The rulebook for these decisions lies in the Subdivision Map Act of 1976, a law that established the current standards for property divisions. Before that, Spencer said, such divisions were often done informally, "on the back of napkins."

Arkley bought the land from local contractor/engineer/businessman Trueman Vroman. Now 65 and retired, Vroman told the Journal that over the years he has had his own share of run-ins with the Planning Department, including a similar dispute over this very property.

"What happened is I submitted documentation for what I thought was 30-some-odd parcels," Vroman said. "But after review, they determined I only had 17 parcels."

This was in 1997. Vroman was hoping to do a lot-line adjustment, and though he disagreed with the County's decision he "acquiesced" (his word) for the sake of moving the project forward. "When I resubmitted the map, they determined an environmental report would be required," Vroman griped. "That was going to be very expensive."

He appealed the decision, first to the Planning Department, then to the Board of Supervisors, as he recalled, and finally in Humboldt County Superior Court. Convinced he was in the right, Vroman nevertheless decided to call off the fight after a certain point. "I was tired of spending money," he said, "so I abandoned my project."

Vroman said he disclosed all of this to Arkley when he sold him the property. However, Arkley now maintains that there are no fewer than 27 potential parcels on the land -- 17 on the western side owned by Ocean View Ranches and another 10 on the RDHC side. Among the legal arguments, Arkley's lawyers contend that any parcel divided by a road should legally be deemed two parcels (the County begs to differ), and that the analysis done for Vroman back in 1997 has no bearing on the current inquiry.

Despite not knowing the particulars of the current case, Vroman said he's on Arkley's side. In his opinion, the Planning Department -- and the Board of Supervisors, for that matter -- has been overrun with "no-growth types." Over the years, Vroman has seen increasing resistance to development on agricultural lands, which he attributes to an irrational ideological bias.

"I think we're on the path toward regulatory gridlock," Vroman said. "They [the County] are gonna increase costs to the point where we will not be able to accommodate the needs of our society. I just hope the political winds will change so my children will have housing they can afford."

He added that if he'd had Arkley's resources, he probably wouldn't have abandoned his own court battle with the County.

Nobody with the County could comment on the case since it's currently in litigation, but over the past year and a half County employees have exchanged a series of increasingly terse letters with Arkley's lawyers. Planning Department reps stated in these letters that progress, however slow, was indeed being made on the applications.

In a letter dated Jan. 28, 2008, Deputy County Counsel Carolyn Ruth insisted that County Planner Anita Punla, who had been assigned to the case, "is acting with due diligence and good faith to process these applications as quickly as she can given her existing workload."

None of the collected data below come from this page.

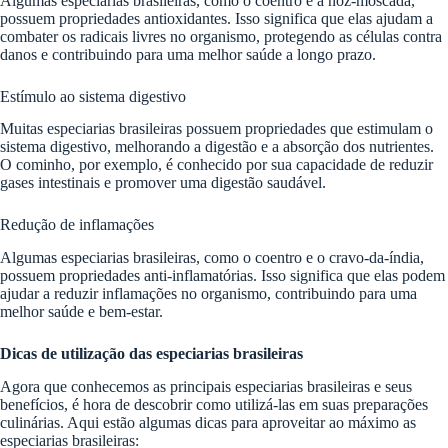
Algumas especiarias brasileiras, como o coentro e a noz-moscada,
possuem propriedades antioxidantes. Isso significa que elas ajudam a
combater os radicais livres no organismo, protegendo as células contra
danos e contribuindo para uma melhor saúde a longo prazo.
Estímulo ao sistema digestivo
Muitas especiarias brasileiras possuem propriedades que estimulam o
sistema digestivo, melhorando a digestão e a absorção dos nutrientes.
O cominho, por exemplo, é conhecido por sua capacidade de reduzir
gases intestinais e promover uma digestão saudável.
Redução de inflamações
Algumas especiarias brasileiras, como o coentro e o cravo-da-índia,
possuem propriedades anti-inflamatórias. Isso significa que elas podem
ajudar a reduzir inflamações no organismo, contribuindo para uma
melhor saúde e bem-estar.
Dicas de utilização das especiarias brasileiras
Agora que conhecemos as principais especiarias brasileiras e seus
benefícios, é hora de descobrir como utilizá-las em suas preparações
culinárias. Aqui estão algumas dicas para aproveitar ao máximo as
especiarias brasileiras:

Arkley wasn't convinced. Letters from his side got combative almost immediately, threatening legal action as far back as July 31, 2007 -- just a month after the applications had been filed -- and at regular intervals thereafter. When County Counsel allegedly failed to show up at a meeting with county staff in October of last year, Security National VP of Real Estate Randy Gans shot off a letter to Community Development Services Director Kirk Girard, saying, "the lack of professional courtesy and disregard for the applicant's time and money is inexcusable."

Interim County Counsel Wendy Chaitin suggested that there's more to the case than this exchange of bitter communiqu├ęs reveals. "There are factual issues in addition to legal issues," she said cryptically. All the dirty details would no doubt be revealed in a court case, but Chaitin aims to keep that from happening.

"I am very hopeful that something can be worked out short of litigation with the parties," she said last week. "The parties are actively speaking [and] trying to resolve the matter." Having recently sidestepped another court battle by pulling the plug on the Eureka Reporter, Arkley may be just as eager to avoid litigation.